Still, Stevens seems to trust Daniel Theis and Tristan Thompson more, especially down the stretch. On Friday, that proved to be the right decision, as Thompson and Theis rewarded Stevens for his continued faith. Stevens went back to the much-maligned double-big lineup, and the duo combined to shoot a sizzled 15-for-18 from the field, tallying 31 points.

Thompson and Theis together still have a negative net rating of -3.4 this season — 113.4 offensive and 116.8 defensive. In seven February games, however, they have trended upwards with a net rating of +2.4.


Stevens stuck with the lineup through plenty of criticism in the first part of the season, and on Friday he noted that those early minutes — even though there were struggles — may have mattered quite a bit.

“I think it’s the benefit of playing that big lineup together early, right?” Stevens said. “We all know the numbers weren’t good in the first two or three weeks of the season, but we won a lot of those games. We talked about that. So I think they just got better. They got a better feel for playing with one another. I thought that changed a little bit in the past few weeks.”

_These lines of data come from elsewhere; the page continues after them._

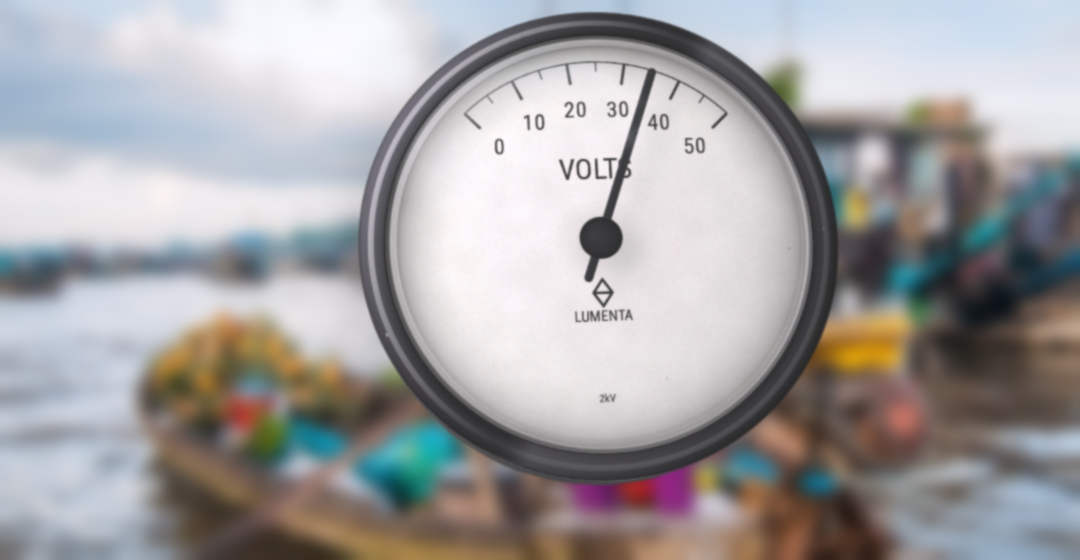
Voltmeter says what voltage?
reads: 35 V
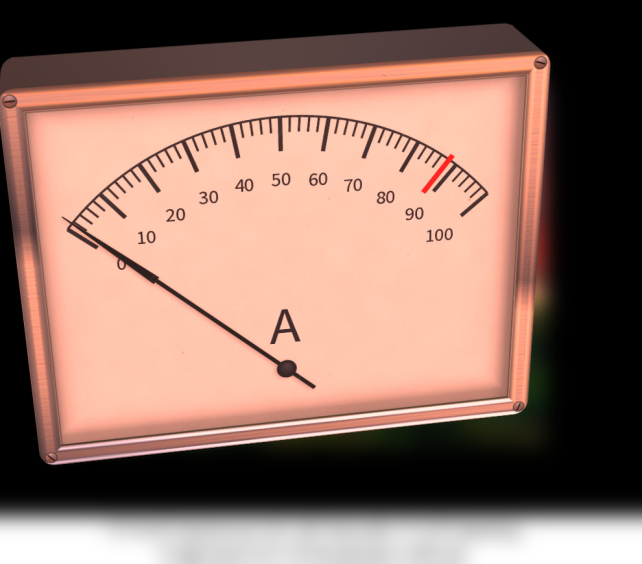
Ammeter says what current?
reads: 2 A
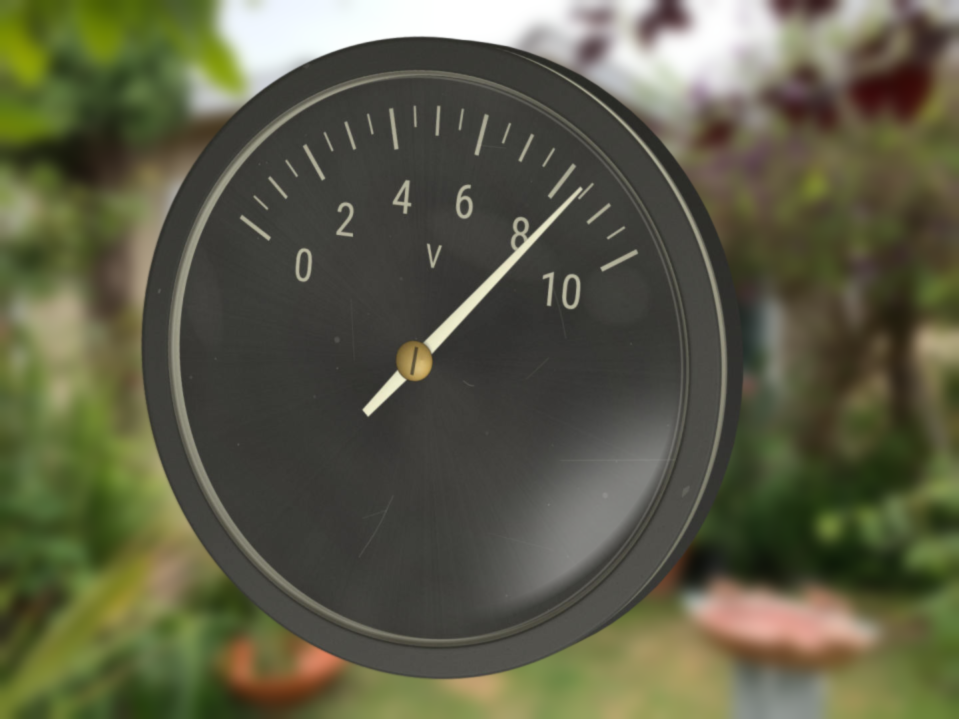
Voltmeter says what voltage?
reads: 8.5 V
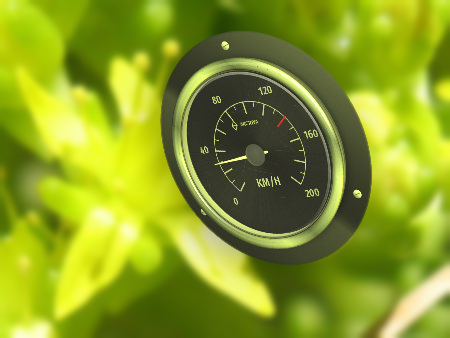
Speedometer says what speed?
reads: 30 km/h
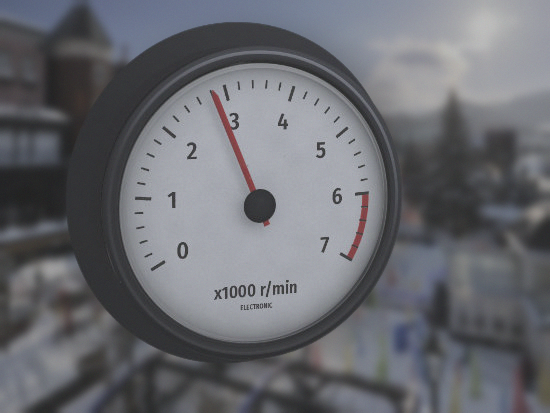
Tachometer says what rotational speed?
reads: 2800 rpm
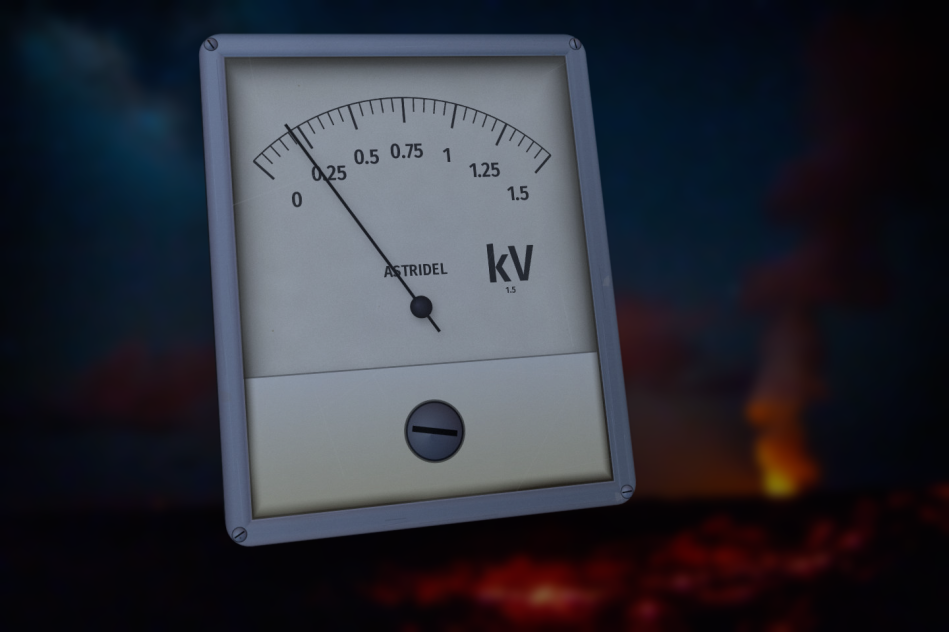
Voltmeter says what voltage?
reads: 0.2 kV
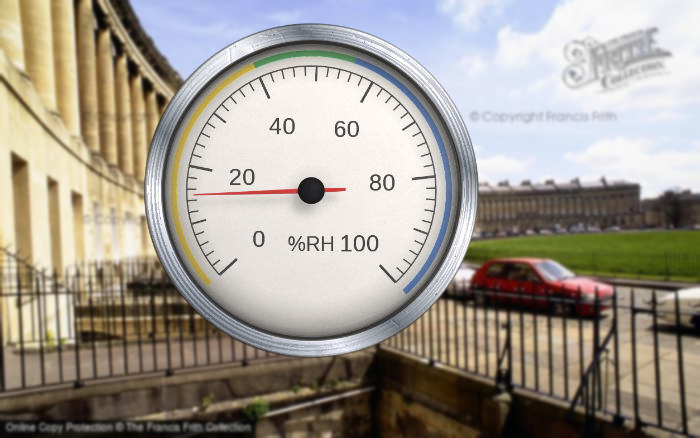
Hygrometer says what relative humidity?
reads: 15 %
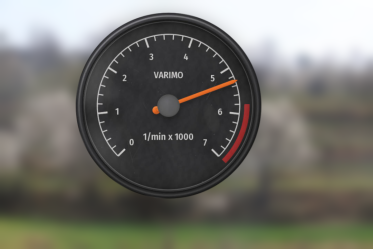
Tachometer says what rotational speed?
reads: 5300 rpm
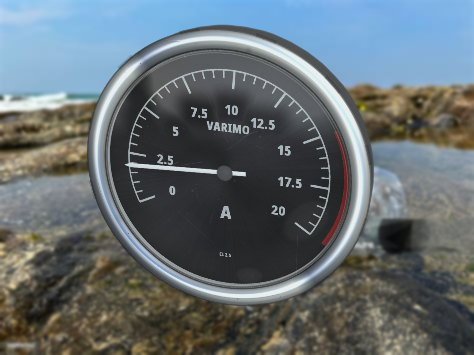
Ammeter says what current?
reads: 2 A
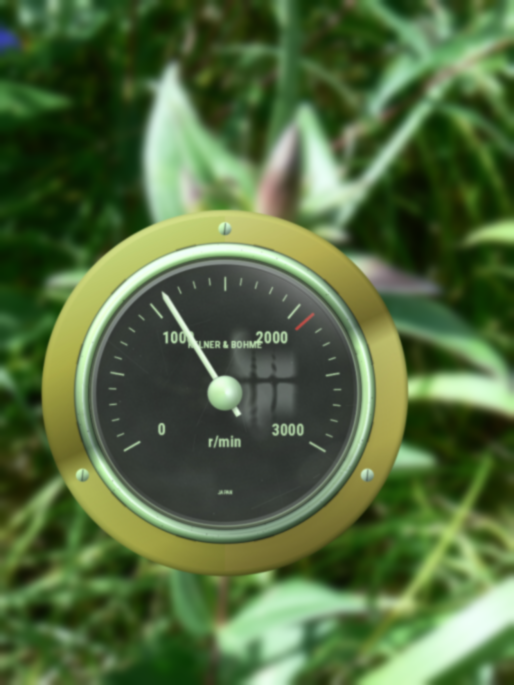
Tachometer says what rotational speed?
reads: 1100 rpm
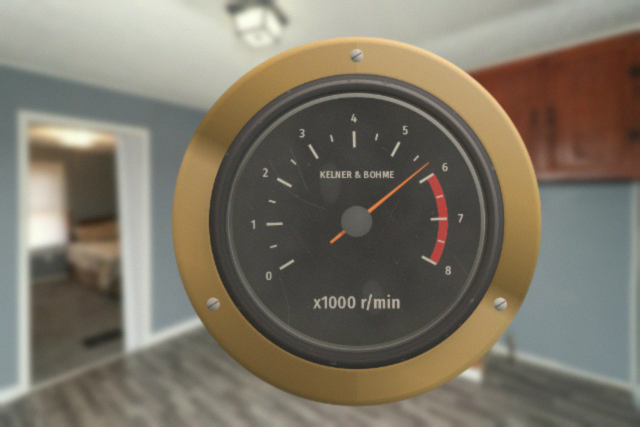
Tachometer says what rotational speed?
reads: 5750 rpm
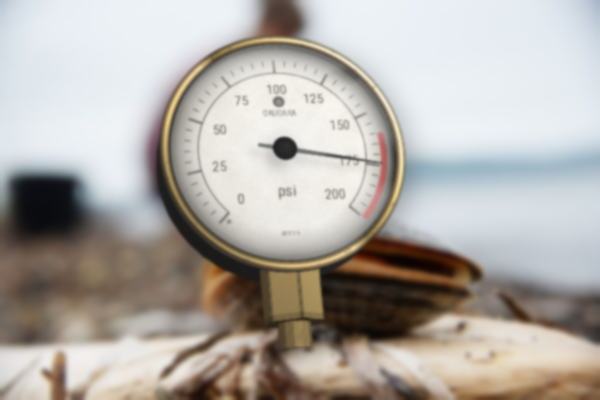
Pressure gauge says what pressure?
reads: 175 psi
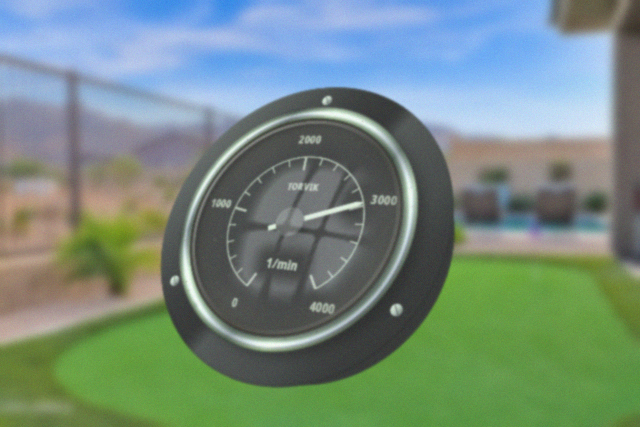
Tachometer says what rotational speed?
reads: 3000 rpm
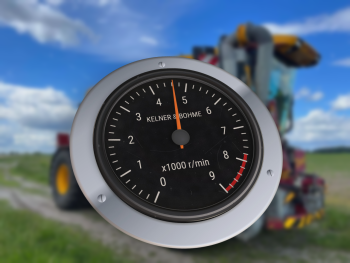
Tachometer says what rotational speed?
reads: 4600 rpm
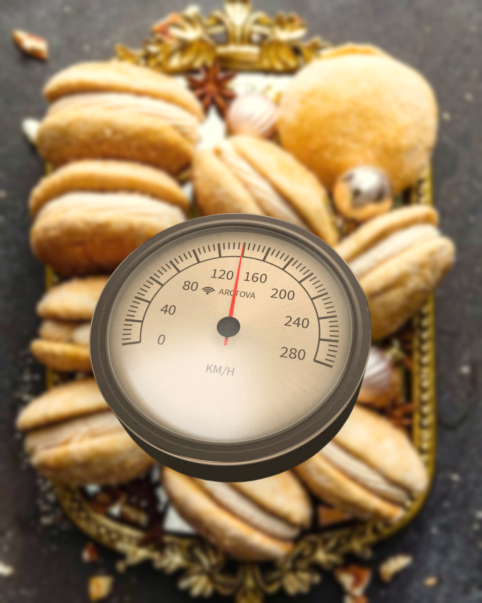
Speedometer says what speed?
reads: 140 km/h
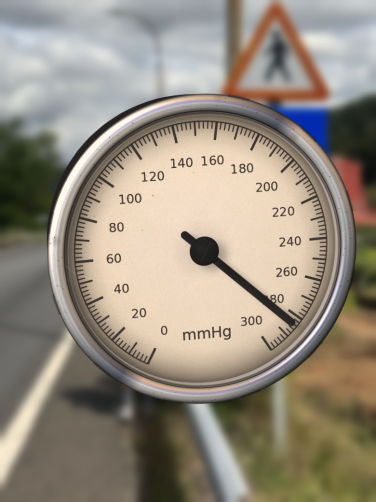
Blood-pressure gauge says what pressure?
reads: 284 mmHg
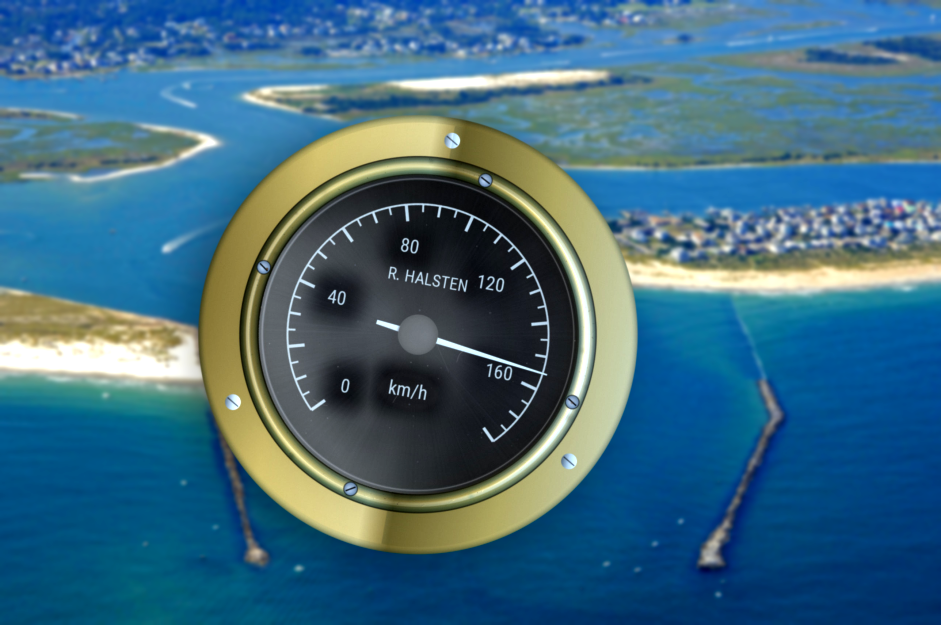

Jayson Tatum turned the ball over quite a bit.

One downside on an otherwise successful evening for the Celtics: Tatum struggled to hang on to the ball, finishing with six turnovers to go with his six assists. Tatum can be a little turnover prone with his handle, and the Hawks stripped him four times on Friday.

As defenses increasingly look to take the ball out of Tatum’s hands with aggressive defensive schemes, he will need to figure out how to keep a tighter handle — he’s averaging 2.4 turnovers per game this season to go with his increase in assists (4.7).

Kemba Walker is content with his minutes.

Walker turned 30 last May as he struggled through knee issues. He just returned from a lengthy stretch of games on the bench and is slowly working himself back into shape.

Nobody doubts how much Walker loves the play, but he seems pretty content with 33-minute nights like Friday.

“I’m good, I’m good,” Walker said. “I’m just trying to stay healthy. That’s it.”

Stevens told reporters not to expect many more minutes for Walker in the near future.

“If they come back and send that game into overtime, I probably pull him and we probably don’t finish with him,” Stevens said. “But I know this sounds crazy, but that extra night off, there’s a reason he looks fresher, right? It just helped.”